The plot of the story is simple: Sto Odin, a dying Lord of the Instrumentality (the shadow government of the series), having but a few months left to live, decides to go into the Gebiet, a disused complex of shafts and underground passageways, to investigate a cure for the "weary happiness" of a Mankind that has grown stagnant and complacent. Weak and sick, he outfits himself with a sedan chair carried by two superhuman robots dressed as Roman centurions, each imprinted with the best minds (a top secret agent and a psychologist/military strategist, respectively, both of which the real PMAL was) he can find, and a manikin meee, a small, computerized figurine that shows medical problems in its owner, similar to the ivory figures used by Chinese doctors. He affixes to his clothing a feather, to signify that his death or capture will be overlooked by the authorities (assuming that they can, since he is, himself, quite good at self-defense).

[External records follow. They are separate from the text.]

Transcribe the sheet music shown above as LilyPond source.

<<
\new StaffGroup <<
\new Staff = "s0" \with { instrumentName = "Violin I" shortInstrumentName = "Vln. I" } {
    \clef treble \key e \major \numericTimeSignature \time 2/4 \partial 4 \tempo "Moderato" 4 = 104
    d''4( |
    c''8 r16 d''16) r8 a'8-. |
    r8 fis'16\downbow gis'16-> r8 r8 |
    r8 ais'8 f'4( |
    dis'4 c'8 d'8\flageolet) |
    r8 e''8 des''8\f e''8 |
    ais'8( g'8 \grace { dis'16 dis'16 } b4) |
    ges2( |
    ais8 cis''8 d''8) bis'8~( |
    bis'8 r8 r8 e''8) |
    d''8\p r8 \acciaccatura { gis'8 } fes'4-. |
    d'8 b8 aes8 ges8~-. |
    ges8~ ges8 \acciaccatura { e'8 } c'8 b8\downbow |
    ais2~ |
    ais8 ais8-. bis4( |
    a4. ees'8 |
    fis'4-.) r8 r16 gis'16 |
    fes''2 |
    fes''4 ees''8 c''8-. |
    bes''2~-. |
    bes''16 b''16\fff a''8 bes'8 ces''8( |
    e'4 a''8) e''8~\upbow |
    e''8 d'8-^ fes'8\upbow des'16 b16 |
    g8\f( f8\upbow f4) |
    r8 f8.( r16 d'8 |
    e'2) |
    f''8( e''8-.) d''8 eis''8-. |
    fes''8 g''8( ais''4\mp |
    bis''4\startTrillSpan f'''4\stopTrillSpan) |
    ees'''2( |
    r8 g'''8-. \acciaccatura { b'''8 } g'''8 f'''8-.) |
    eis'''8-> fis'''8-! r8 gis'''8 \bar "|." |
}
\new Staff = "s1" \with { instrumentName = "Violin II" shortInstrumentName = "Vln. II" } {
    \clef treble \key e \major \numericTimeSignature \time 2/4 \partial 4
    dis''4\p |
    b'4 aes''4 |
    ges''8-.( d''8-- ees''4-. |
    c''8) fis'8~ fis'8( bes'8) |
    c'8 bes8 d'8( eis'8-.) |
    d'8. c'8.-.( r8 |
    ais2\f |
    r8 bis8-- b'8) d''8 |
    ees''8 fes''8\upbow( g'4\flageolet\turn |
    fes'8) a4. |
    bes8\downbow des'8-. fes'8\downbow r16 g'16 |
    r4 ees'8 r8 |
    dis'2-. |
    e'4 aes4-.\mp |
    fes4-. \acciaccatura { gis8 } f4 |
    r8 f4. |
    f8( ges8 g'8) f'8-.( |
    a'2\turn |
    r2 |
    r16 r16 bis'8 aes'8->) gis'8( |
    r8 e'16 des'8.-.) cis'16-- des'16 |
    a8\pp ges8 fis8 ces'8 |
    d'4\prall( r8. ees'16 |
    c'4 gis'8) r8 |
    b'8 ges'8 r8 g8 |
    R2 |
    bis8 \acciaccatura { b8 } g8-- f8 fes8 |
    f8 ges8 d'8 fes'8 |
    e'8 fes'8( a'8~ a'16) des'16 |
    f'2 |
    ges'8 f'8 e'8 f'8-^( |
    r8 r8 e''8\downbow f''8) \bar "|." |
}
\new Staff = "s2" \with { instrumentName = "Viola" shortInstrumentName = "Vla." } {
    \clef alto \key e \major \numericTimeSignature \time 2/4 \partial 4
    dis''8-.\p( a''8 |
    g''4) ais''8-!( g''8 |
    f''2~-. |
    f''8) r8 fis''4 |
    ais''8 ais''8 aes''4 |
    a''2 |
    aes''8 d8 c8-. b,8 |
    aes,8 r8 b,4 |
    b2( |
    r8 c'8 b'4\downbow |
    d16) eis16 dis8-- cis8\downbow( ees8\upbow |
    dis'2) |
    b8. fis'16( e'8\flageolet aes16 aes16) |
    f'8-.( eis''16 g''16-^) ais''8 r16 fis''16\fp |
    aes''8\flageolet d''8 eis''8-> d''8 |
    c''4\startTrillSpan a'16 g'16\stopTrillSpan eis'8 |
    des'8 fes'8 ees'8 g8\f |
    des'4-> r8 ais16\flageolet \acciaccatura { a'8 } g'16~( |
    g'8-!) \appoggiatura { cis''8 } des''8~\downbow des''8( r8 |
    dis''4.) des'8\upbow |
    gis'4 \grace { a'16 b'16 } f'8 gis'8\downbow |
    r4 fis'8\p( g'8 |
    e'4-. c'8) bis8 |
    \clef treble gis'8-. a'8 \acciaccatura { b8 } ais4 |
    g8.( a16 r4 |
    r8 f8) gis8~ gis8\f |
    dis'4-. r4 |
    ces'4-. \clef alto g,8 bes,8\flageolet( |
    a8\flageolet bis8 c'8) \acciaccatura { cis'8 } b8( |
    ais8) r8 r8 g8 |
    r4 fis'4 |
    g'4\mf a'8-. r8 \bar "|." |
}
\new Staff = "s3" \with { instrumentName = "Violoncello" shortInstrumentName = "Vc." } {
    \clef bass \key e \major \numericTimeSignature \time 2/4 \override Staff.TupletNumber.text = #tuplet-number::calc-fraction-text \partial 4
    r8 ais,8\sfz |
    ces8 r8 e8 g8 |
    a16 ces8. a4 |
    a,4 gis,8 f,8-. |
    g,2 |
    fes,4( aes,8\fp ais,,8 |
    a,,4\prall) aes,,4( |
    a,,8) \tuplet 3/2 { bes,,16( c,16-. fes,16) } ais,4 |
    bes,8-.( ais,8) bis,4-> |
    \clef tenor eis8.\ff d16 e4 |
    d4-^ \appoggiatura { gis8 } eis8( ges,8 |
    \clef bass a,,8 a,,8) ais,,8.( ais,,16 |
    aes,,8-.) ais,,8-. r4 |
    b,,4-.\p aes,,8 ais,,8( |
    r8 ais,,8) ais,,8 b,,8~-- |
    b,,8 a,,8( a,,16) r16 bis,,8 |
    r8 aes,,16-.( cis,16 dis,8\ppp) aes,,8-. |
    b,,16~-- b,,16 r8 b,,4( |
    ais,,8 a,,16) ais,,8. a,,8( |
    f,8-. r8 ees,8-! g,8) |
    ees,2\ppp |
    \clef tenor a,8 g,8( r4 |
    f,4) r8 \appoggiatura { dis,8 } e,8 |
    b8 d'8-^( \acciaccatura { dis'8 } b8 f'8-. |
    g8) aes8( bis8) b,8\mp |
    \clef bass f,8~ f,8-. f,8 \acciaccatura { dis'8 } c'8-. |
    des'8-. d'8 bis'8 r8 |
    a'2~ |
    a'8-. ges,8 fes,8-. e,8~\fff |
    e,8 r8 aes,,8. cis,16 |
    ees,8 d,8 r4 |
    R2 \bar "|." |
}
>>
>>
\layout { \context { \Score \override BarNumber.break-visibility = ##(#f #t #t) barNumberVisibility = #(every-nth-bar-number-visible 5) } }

Entering the Gebiet, he learns that a suicidal young man has stolen some of the "congohelium" (a notoriously unstable substance consisting of matter and anti-matter in close laminate) and has used it to make music, loud, pounding, rhythmic music, that can be heard through walls of solid stone. Maddened by music, by drugs, and by his overwhelming boredom, he's set himself up as Akhnaten, renaming himself Sun-Boy, a god who can, by himself, set "new cultural patterns in motion". On the trip down, we're treated to scraps of the songs this new pattern has engendered, the lyrics of which are uniformly excellent, much appreciated by the Colonel...er, Lord, and always seditious, while the Lord fusses with his manikin, asks to have his metabolism stepped up, and confers with his bearers as they proceed into the Bezirk, "a place where laws have never been".
At last, he comes to the room where Sun-boy is hiding: a large, cavernous space lit by many colored lights that looks, for all the world, like a rave. Except that everyone's asleep; dead tired, there are small heaps of people everywhere, worn out by dancing, lights, drugs, and the ceaseless beat of the congohelium. Only Sun-boy himself, powered by the ball of pure energy in his hands, remains awake, ceaselessly dancing, singing, and playing drums, making music drawn from all the cultures and faiths that humanity had forgotten, the Christians, the Buddhists, the sad songs of Islam and the happy ones of Africa, all together and by themselves. Only he, and his girlfriend, who has remained faithful by the door remain awake; although she admits she sleeps, eats, and dresses elsewhere, she always returns to him, to watch him dance.

I won't spoil the ending, but it seems to me that both the good Colonel's considerable powers of observation and his cultural objectivity are serving him very, very well here. The description of the rave (actually it would have been a discotheque, in his day) is spectacularly on the money. He's not at all shocked that these people are on drugs: to him, drugs are what people take when they're idle and allowed to -- vice, he grumbles, is nearly always the same set of dull gestures, and, moreover, he's taken them himself, now and then. (Maybe it's because he's a spy, and not a cop?) The young people capering and dancing under the lights, with their bare young bodies and flamboyant adornments, are fun to watch. And as for the music -- he's saying, in effect, the rest of the world likes music that's percussive, religious, passionate and loud...it's we who are the anomaly. Their lyrics are as good as poetry. He'd gladly end his days in such a place, as the Lord Sto Odin does, his last dying vision a wavering image of Sun-boy's dancing.

But for the leftist ideology of their leaders, and their attempts to overthrow the government, he's afraid that professionally, and personally, he might have to kill them. Damn.